**Work order:**
If a line includes "della", copy it out of the entries.

##### Recorded data #####

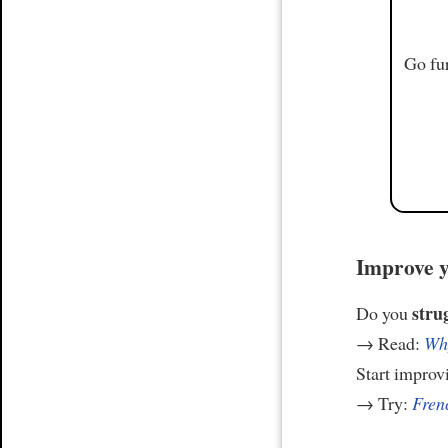
Go fur
Improve y
stru
Do you
→ Read:
Why
Start improv
→ Try:
Frenc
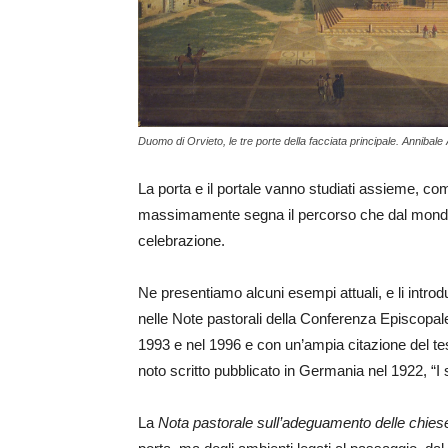
Duomo di Orvieto, le tre porte della facciata principale. Annibal
La porta e il portale vanno studiati assieme, com
massimamente segna il percorso che dal mondo e
celebrazione.
Ne presentiamo alcuni esempi attuali, e li introd
nelle Note pastorali della Conferenza Episcopale I
1993 e nel 1996 e con un’ampia citazione del tes
noto scritto pubblicato in Germania nel 1922, “I 
La
Nota pastorale sull’adeguamento delle chiese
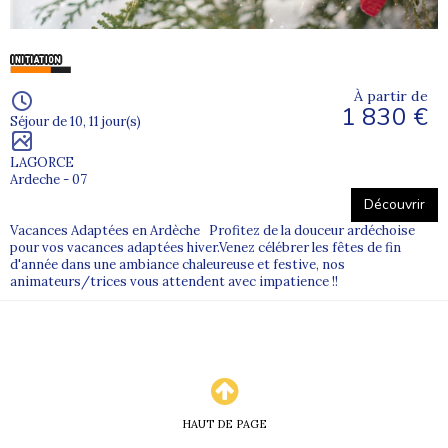
À partir de
1 830 €
Séjour de 10, 11 jour(s)
LAGORCE
Ardeche - 07
Découvrir
Vacances Adaptées en Ardèche Profitez de la douceur ardéchoise
pour vos vacances adaptées hiver.Venez célébrer les fêtes de fin
d'année dans une ambiance chaleureuse et festive, nos
animateurs/trices vous attendent avec impatience !!
HAUT DE PAGE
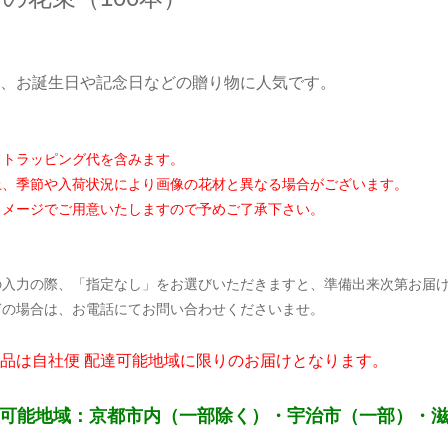
、お誕生日や記念日などの贈り物に人気です。
フトラッピング代を含みます。
上、季節や入荷状況により画像の花材と異なる場合がございます。
メージでご用意いたしますので予めご了承下さい。
の入力の際、「指定なし」をお選びいただきますと、準備出来次第お届
の場合は、お電話にてお問い合わせくださいませ。
品は自社便 配達可能地域に限りのお届けとなります。
達可能地域：京都市内（一部除く）・宇治市（一部）・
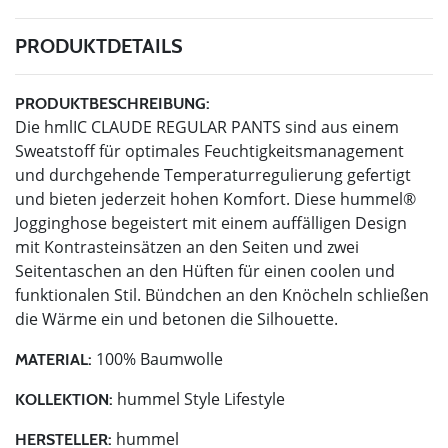
PRODUKTDETAILS
PRODUKTBESCHREIBUNG:
Die hmlIC CLAUDE REGULAR PANTS sind aus einem
Sweatstoff für optimales Feuchtigkeitsmanagement
und durchgehende Temperaturregulierung gefertigt
und bieten jederzeit hohen Komfort. Diese hummel®
Jogginghose begeistert mit einem auffälligen Design
mit Kontrasteinsätzen an den Seiten und zwei
Seitentaschen an den Hüften für einen coolen und
funktionalen Stil. Bündchen an den Knöcheln schließen
die Wärme ein und betonen die Silhouette.
100% Baumwolle
MATERIAL:
hummel Style Lifestyle
KOLLEKTION:
hummel
HERSTELLER:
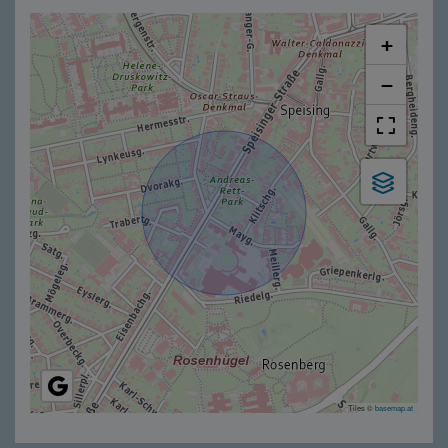
+
−
Tiles ©
basemap.at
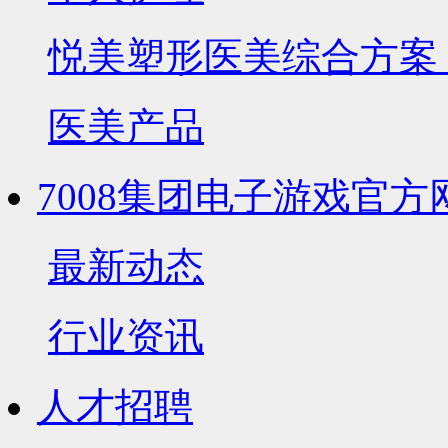
悦美塑形医美综合方案
医美产品
7008集团电子游戏官方
最新动态
行业资讯
人才招聘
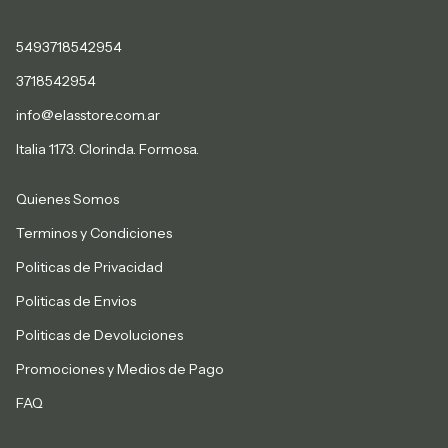
5493718542954
3718542954
info@elasstore.com.ar
Italia 1173. Clorinda. Formosa.
Quienes Somos
Terminos y Condiciones
Politicas de Privacidad
Politicas de Envios
Politicas de Devoluciones
Promociones y Medios de Pago
FAQ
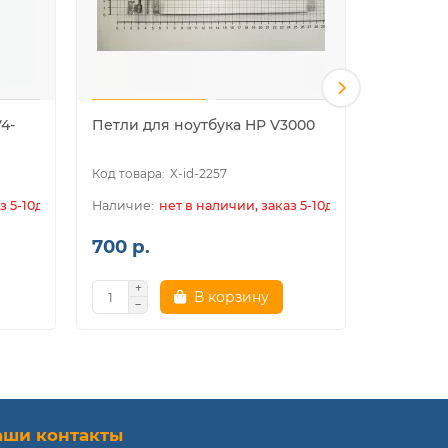
4-
Петли для ноутбука HP V3000
Петли дл
1000
X-id-2257
з 5-10дн.
нет в наличии, заказ 5-10дн.
700 р.
700 р.
В корзину
аши контакты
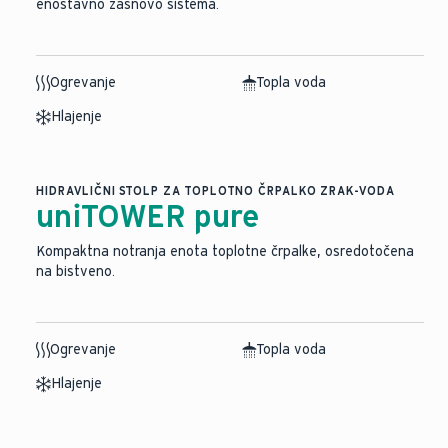
enostavno zasnovo sistema.
Ogrevanje
Topla voda
Hlajenje
HIDRAVLIČNI STOLP ZA TOPLOTNO ČRPALKO ZRAK-VODA
uniTOWER pure
Kompaktna notranja enota toplotne črpalke, osredotočena
na bistveno.
Ogrevanje
Topla voda
Hlajenje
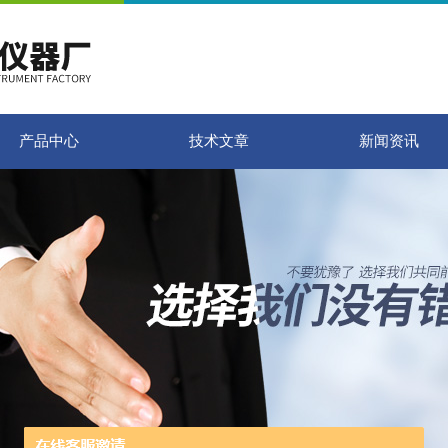
产品中心
技术文章
新闻资讯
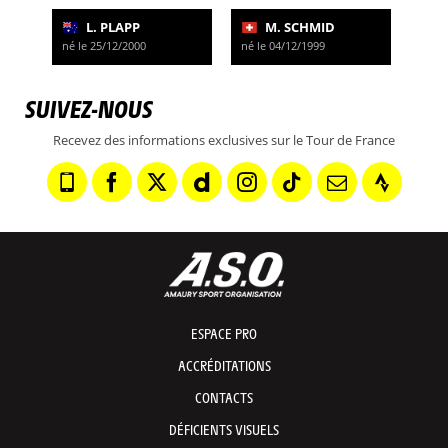
L. PLAPP
M. SCHMID
né le 25/12/2000
né le 04/12/1999
SUIVEZ-NOUS
Recevez des informations exclusives sur le Tour de France
ESPACE PRO
ACCRÉDITATIONS
CONTACTS
DÉFICIENTS VISUELS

#####

**Exercise response:**
Duomo di Orvieto, le tre porte della facciata principale. Annibal
nelle Note pastorali della Conferenza Episcopale I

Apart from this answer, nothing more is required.